Think of how many errors Windows' aggressive updating causes. And that is from
Microsoft. They have ONE JOB! (okay, the OS division has one job).

So if they do all this internal testing and still push things onto your OS
that cause problems. What is a third party to do?

The sane thing to do is NOT to treat is as a back door that you can push stuff
over, even if the customer asks.

The sane thing to do is to treat it like installing a new application. If the
'new' application has problems, then you stop making it available. You're in
control. The customer is in control. It's their pc. It doesn't get broken.

Really, for anything that interacts with the hardware and OS on as low a level
as a display driver, there is really no alternative to massive testing
beforehand.

Once it's in the wild, you should not expect or have the functionality to
simply push firmware or software updates. It should take work and commitment
from the customer, the same as installing an application. In the case of
firmware, perhaps a bit more.

------
Xanza
Always nice to know that the drivers that already render my $200 graphics card
completely useless also come neatly packaged with a venerability.

------
Glyptodon
Update: I take it the automatic update feature was a Windows only thing?

I've had machines using FGLRX off and on for years and never realized it had
this feature. Guess that's a good thing, though, considering it evidently was
never well implemented. It also seems like bad idea as you might lose
compatibility between whichever specific driver/kernel pair if you aren't
careful.

But I take exception to those who claim the Catalyst install process is
horrendous.
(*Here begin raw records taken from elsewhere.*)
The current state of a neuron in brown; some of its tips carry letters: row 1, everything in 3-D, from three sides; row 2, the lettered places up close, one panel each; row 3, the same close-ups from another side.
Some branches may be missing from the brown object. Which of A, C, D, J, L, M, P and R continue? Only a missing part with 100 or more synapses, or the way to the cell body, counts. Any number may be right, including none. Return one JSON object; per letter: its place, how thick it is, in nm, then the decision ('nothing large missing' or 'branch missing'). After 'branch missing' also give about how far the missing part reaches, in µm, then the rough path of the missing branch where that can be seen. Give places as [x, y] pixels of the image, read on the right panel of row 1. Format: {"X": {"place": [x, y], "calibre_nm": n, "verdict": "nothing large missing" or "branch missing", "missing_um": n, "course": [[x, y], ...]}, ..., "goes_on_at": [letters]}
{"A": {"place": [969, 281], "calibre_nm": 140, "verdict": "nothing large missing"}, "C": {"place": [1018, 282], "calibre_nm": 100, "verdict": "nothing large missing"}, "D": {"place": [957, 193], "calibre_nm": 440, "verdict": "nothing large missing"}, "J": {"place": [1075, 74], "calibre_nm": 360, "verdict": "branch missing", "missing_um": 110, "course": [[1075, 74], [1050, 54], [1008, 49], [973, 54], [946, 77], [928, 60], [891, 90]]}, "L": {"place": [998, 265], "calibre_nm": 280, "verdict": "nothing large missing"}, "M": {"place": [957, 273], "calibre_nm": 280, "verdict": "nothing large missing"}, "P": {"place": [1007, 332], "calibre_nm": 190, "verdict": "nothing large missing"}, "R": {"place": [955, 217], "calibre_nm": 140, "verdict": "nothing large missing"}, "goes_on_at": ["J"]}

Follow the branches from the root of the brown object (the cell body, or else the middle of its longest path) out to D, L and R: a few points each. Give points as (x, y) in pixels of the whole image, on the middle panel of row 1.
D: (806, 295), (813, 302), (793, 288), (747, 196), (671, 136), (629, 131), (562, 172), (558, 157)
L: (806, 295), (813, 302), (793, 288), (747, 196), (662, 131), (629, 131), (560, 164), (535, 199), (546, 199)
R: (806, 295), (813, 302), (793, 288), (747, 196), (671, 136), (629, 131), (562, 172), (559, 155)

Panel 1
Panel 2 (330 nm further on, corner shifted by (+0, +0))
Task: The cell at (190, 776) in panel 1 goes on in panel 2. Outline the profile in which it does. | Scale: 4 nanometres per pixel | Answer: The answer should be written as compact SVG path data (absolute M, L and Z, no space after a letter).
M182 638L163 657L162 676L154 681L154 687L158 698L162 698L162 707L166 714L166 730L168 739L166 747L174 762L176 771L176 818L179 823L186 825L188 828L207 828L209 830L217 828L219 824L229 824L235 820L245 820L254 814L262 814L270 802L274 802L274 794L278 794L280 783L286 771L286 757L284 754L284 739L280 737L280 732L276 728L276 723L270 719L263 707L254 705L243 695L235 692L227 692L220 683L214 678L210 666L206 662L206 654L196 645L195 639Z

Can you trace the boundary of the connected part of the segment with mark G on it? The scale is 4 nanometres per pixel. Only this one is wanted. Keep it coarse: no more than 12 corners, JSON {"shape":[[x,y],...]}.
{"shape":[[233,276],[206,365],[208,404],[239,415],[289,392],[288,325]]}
I think AMD's process of

./<installerName> \--buildpkg <distro/version>

followed by:

<package manager install command (for example, dpkg -i)> <generated package
name>

and tying in to the DKMS subsystem is much more convenient than Nvidia's
approach which directly patches itself into your kernel in a way that would
force you to manually reinstall it after every kernel update (unless you were
using a distro packaged version, obviously). Maybe they've changed that?
(Right now I'm using the distro-packaged driver on my nVidia system.)

While I'm not happy with the current AMD Linux driver mostly because it lacks
video decode/render accel as nice as VDPAU, I think most of the other frequent
complaints about the driver tend to be a little unfair considering how you can
often have obnoxious problems with the nVidia binary as well. With things like
HDMI it's been my experience that both drivers tend to have some
eccentricities, for example.

------
miahi
Also, you cannot disable the automatic update in the Catalyst Control Center.
Uncheck the Auto Update box, click Apply - the box is checked again.